The book contains five chapters beyond the brief introduction. The first, "Medieval Pilgrimage: An Outline," takes a chronological approach and addresses the question of "when" by dividing the pilgrimage experience into two major phases divided by the First Crusade. Although its origins are murky, it is clear that pilgrimage flourishes in the fourth century when Christianity was legalized. It should not surprise us that during these early centuries Rome and Jerusalem attracted much attention (the other great pilgrimage site, Santiago de Compostela in Spain, would not begin to attract pilgrims until the tenth century). In addition, Webb points out some of the more local sites that emerged, including those that focused on the Desert Fathers and the early martyrs of the Roman Empire. Later on, during the tenth century, the practice of granting indulgences would promote pilgrimage in both its armed and unarmed forms. The final section of the chapter investigates how the practice of pilgrimage changes indeed, becomes more popular as a result of the widespread social, economic, political and religious changes of the later Middle Ages. Whether this popularity declines as a result of the objections of Protestant Reformers and the ability to earn indulgences trhough other means, such as good works, is difficult to determine. If English records from major shrines are representative, it appears that spiritual journeys to the major pilgrimage sites may have become less frequent. This does not necessarily mean, however, that the same phenomenon occurred at the smaller popular shrines whose records did not survive.
The question of "why" is the focus of chapter 2, "Motives for Pilgrimage." As we might expect, the motivations of pilgrims were varied. Clearly one of the attractions of the journey was the chance to travel and experience new places. Idle curiosity, a related incentive, was another. In some cases pilgrimages could be inspired by travelers' tales that moved people to embark on heroes' journeys. For monks, the act of going on pilgrimage was a more emphatic rejection of the comforts of life. The nature of their vocation demanded that they renounce the material world; by embracing a pilgrimage, they were rejecting the final remaining comforts: the familiar people and places that constituted their home. Penance--both for spiritual and civil offenses--was another motivating factor, as were the vows that people made as they negotiated the milestones of their lives. Indulgences were another. Of course, there were the more traditional and less cynical motivations, which included the desire for a miraculous cure from sickness as well as the devotion to a particular saint. In an attempt to distinguish the practical from the spiritual, Webb suggests that the latter kinds of motives more frequently animated long-distance pilgrims.
"Varieties of Pilgrim" is the title of chapter 3, which explores the "who" of pilgrimage.
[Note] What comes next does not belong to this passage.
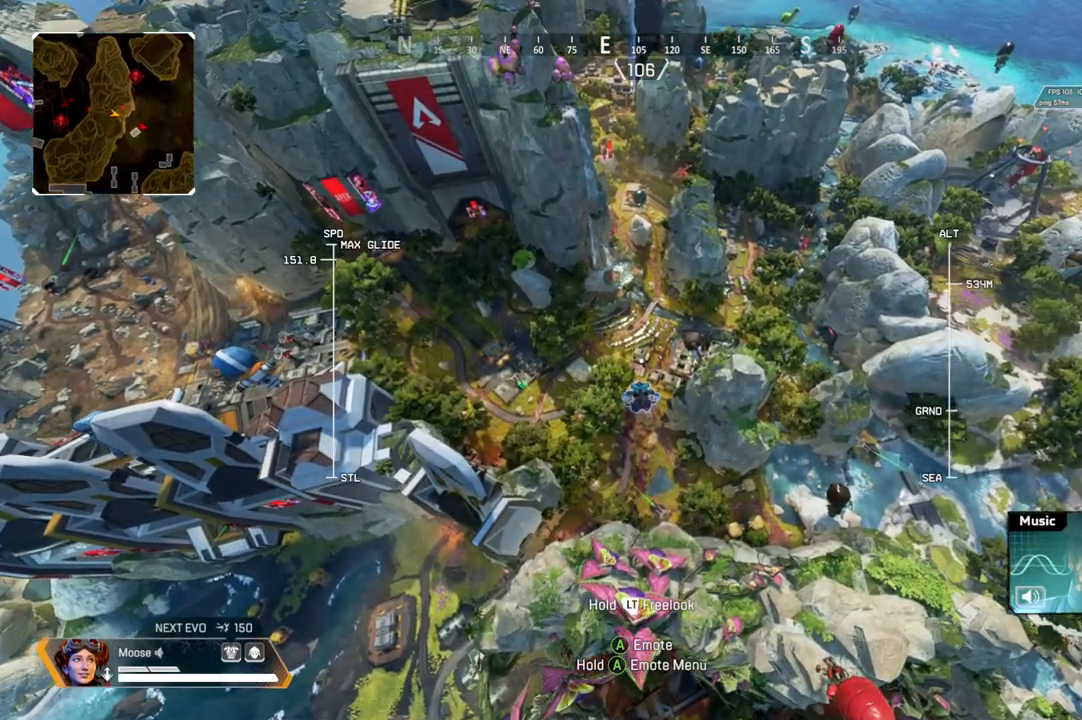
{"buttons": [], "left_stick": "up", "right_stick": "center", "events": []}
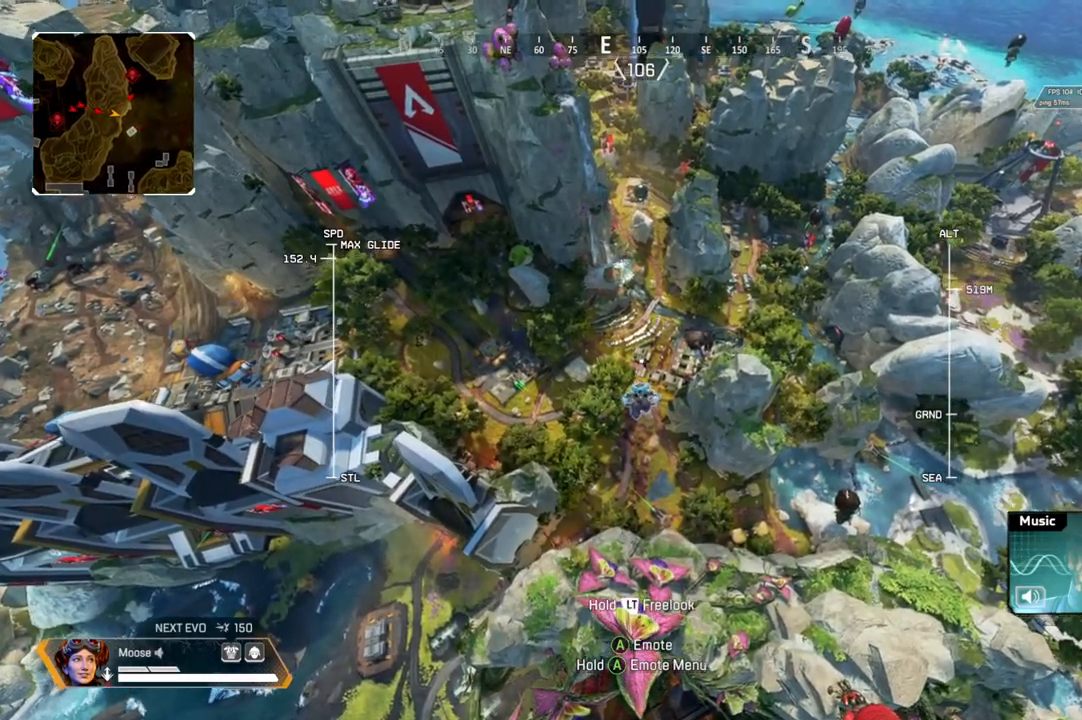
{"buttons": [], "left_stick": "up", "right_stick": "center", "events": []}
Although it was easier for the wealthy to embark on a pilgrimage, it was possible to find the poor, vagrants, and even serfs who had obtained permission from their lords on these journeys. Pilgrims could travel in a variety of formations, ranging from going alone to traveling with family members or even strangers. Women, too, were pilgrims, despite the fact that society generally considered them fragile and sensual beings; nuns had it particularly hard because not only were they seen as frail, there was concern about the propriety of having cloistered women on long journeys. Although it is likely that the number of women on long-distance pilgrimages was small, they were probably disproportionately represented in the numbers of peasants who participated in local ones. Due to complications presented by pregnancy, childbirth and child rearing, women more readily participated in short-range pilgrimages--or perhaps none at all. Men from the regular clergy were well-represented, though at times some, like nuns, had to deal with complications arising from their cloistered status. Those who had the greatest opportunity to go on pilgrimages were the secular clergy and laymen; noblemen, in particular, went often not only because they had money to facilitate the journey, but also because the undertaking appealed to their self-image.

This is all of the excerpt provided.